Plaintiff next objects to the magistrate judge's proposed finding that defendants Katiny and Smith are entitled to qualified immunity on his Eighth Amendment claims against them. Specifically, plaintiff contends that defendants violated his constitutional rights in allowing him "to lay in a cell on a thin mattress for three days in pain from a severe shoulder injury" without giving him any medication to alleviate his pain. (Pl.'s Objs. 2-3). As discussed above, however, plaintiff was provided medication for his pain, albeit not the medicine of his choosing. Defendants' decision to provide plaintiff with one medication over another does not give rise to a constitutional violation.See Bowring, 551 F.2d at 47-48. Moreover, that plaintiff was initially housed in the booking area of the SWRJ due to a shortage of space in the medical unit was beyond the control of defendants Smith and Katiny and, in any event, does not amount to a constitutional violation. See Miltier v. Beorn, 896 F.2d 848, 851 (4th Cir. 1990) ("To establish that a health care provider's actions constitute deliberate indifference to a serious medical need, the treatment must be so grossly incompetent, inadequate, or excessive as to shock the conscience or to be intolerable to fundamental fairness."). Accordingly, plaintiff's second objection is likewise without merit.

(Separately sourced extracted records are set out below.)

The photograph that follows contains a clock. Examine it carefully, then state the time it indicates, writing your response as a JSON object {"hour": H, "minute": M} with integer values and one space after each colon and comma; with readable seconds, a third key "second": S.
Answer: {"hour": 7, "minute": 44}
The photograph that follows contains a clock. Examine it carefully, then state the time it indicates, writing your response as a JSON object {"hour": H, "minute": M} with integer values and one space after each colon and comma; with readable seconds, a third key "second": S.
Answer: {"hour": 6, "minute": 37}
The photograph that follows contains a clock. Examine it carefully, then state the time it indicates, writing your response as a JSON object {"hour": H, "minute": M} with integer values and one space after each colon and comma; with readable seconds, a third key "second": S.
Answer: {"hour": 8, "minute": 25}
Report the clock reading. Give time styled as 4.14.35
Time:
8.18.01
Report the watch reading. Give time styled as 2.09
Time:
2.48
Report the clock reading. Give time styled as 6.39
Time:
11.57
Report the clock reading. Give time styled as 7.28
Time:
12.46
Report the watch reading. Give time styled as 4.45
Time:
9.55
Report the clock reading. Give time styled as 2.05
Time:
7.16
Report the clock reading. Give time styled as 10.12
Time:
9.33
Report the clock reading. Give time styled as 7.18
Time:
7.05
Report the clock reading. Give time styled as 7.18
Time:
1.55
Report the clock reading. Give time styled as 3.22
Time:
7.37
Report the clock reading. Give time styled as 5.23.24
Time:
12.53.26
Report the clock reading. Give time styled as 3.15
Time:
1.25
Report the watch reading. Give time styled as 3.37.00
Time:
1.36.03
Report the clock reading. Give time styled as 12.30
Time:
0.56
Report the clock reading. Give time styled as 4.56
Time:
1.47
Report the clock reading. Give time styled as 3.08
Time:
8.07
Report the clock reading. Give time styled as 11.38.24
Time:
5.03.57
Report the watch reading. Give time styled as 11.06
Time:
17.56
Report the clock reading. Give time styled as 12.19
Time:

Inasmuch as plaintiff's objections are not meritorious, and following a de novo review, the court concludes that the recommended disposition of the PF R is correct. The court, accordingly, ORDERS as follows:
1. That the magistrate judge's PF R be, and it hereby is, adopted and incorporated herein in its entirety;
2. That defendants' motion for summary judgment be, and it hereby is, granted; and
3. That defendants Dr. Antoine Katiny and Vicki Smith be, and they hereby are, dismissed from this action.
The Clerk is directed to forward copies of this written opinion and order to counsel of record, the pro se plaintiff, and the United States Magistrate Judge.